At the outset, I couldn’t be bothered to build this with him.  I wanted him to figure out how the blocks fit together.  It was a classic, teach a man to fish moment.  If I built the maze for him, he’d never learn…  In reality, I was tired, and I wanted to close my eyes for a minute or thirty.

But I realized that had I asked my dad to sit down and build with me, he wouldn’t have balked for a moment at the suggestion.  He would have been down on the ground before I finished asking him.  Why wouldn’t I do the same thing?

“Because I am tired,” means nothing to a six-year-old with unspeakable reserves of energy, and I knew that building the maze with him had the potential to be a memory that lasted for longer than I would ever think it would.  I don’t remember everything that my dad and I built in the garage, but I remember bits and pieces of being out there with him.  What if this maze building moment was one of the bits that Kemp remembers?  I don’t want him to remember me taking a nap, or never having the time to build with him.

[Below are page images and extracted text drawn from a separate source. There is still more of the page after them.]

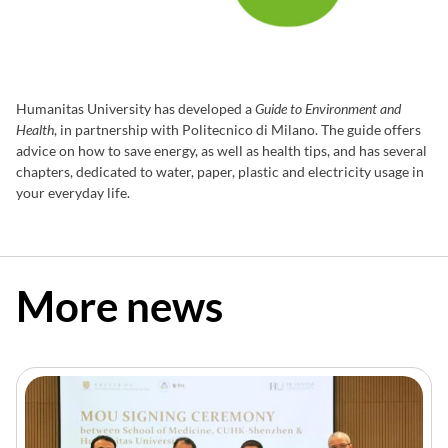
Humanitas University has developed a
Guide to Environment and
Health
, in partnership with Politecnico di Milano. The guide offers
advice on how to save energy, as well as health tips, and has several
chapters, dedicated to water, paper, plastic and electricity usage in
your everyday life.
READ THE GUIDE
More news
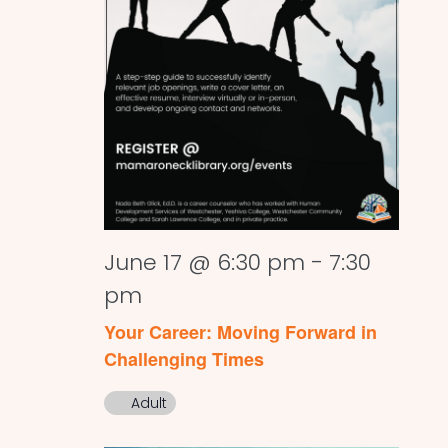
June 17 @ 6:30 pm
-
7:30
pm
Your Career: Moving Forward in
Challenging Times
Adult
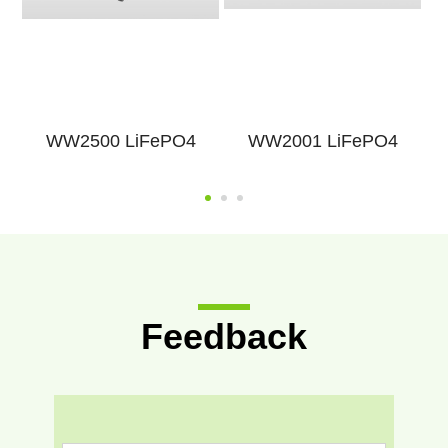
WW2500 LiFePO4
WW2001 LiFePO4
Feedback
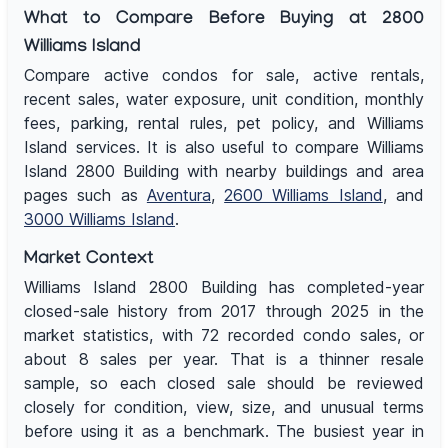
What to Compare Before Buying at 2800
Williams Island
Compare active condos for sale, active rentals,
recent sales, water exposure, unit condition, monthly
fees, parking, rental rules, pet policy, and Williams
Island services. It is also useful to compare Williams
Island 2800 Building with nearby buildings and area
pages such as
Aventura
,
2600 Williams Island
, and
3000 Williams Island
.
Market Context
Williams Island 2800 Building has completed-year
closed-sale history from 2017 through 2025 in the
market statistics, with 72 recorded condo sales, or
about 8 sales per year. That is a thinner resale
sample, so each closed sale should be reviewed
closely for condition, view, size, and unusual terms
before using it as a benchmark. The busiest year in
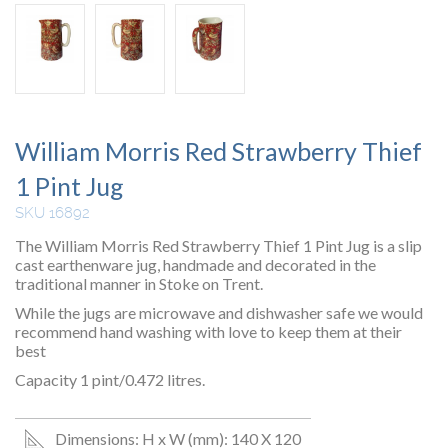
William Morris Red Strawberry Thief
1 Pint Jug
SKU 16892
The William Morris Red Strawberry Thief 1 Pint Jug is a slip
cast earthenware jug, handmade and decorated in the
traditional manner in Stoke on Trent.
While the jugs are microwave and dishwasher safe we would
recommend hand washing with love to keep them at their
best
Capacity 1 pint/0.472 litres.
Dimensions: H x W (mm): 140 X 120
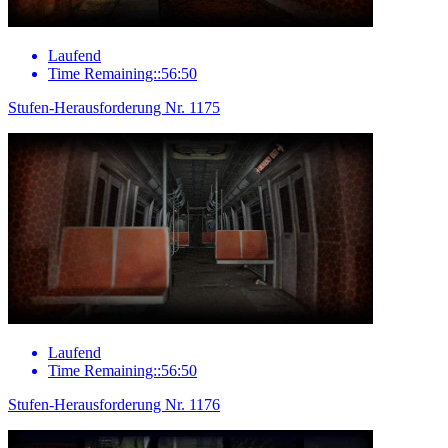
Laufend
Time Remaining::56:50
Stufen-Herausforderung Nr. 1175
Laufend
Time Remaining::56:50
Stufen-Herausforderung Nr. 1176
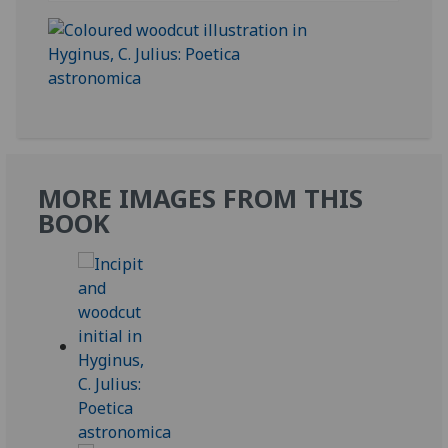
MORE IMAGES FROM THIS
BOOK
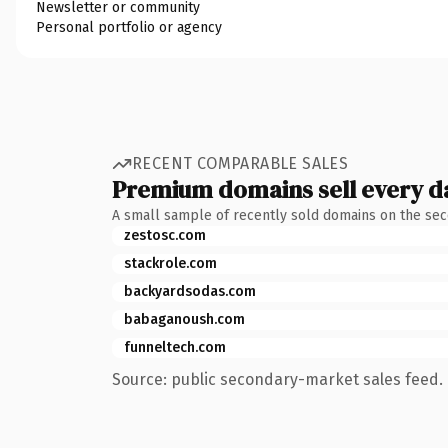
Newsletter or community
Personal portfolio or agency
RECENT COMPARABLE SALES
Premium domains sell every d
A small sample of recently sold domains on the se
zestosc.com
stackrole.com
backyardsodas.com
babaganoush.com
funneltech.com
Source: public secondary-market sales feed.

Yes, I was tired.  I still am.  In a sense, though, I am far more energized by the bond that the thirty minutes it took to build that unstable tower of marble glory instilled.  I am energized by the thought that when he’s my age, writing a blog, or thinking about building something with his own children, he might—just might—look back on that Sunday afternoon to the example that I set, just as I looked back at the example my dad set for me.

I would not have reached this point if I had not reminded myself to be grateful for what I have been given—a family who loves me, whom I love in return.  If I keep that gratitude in mind, the choice between building and napping becomes a no brainer.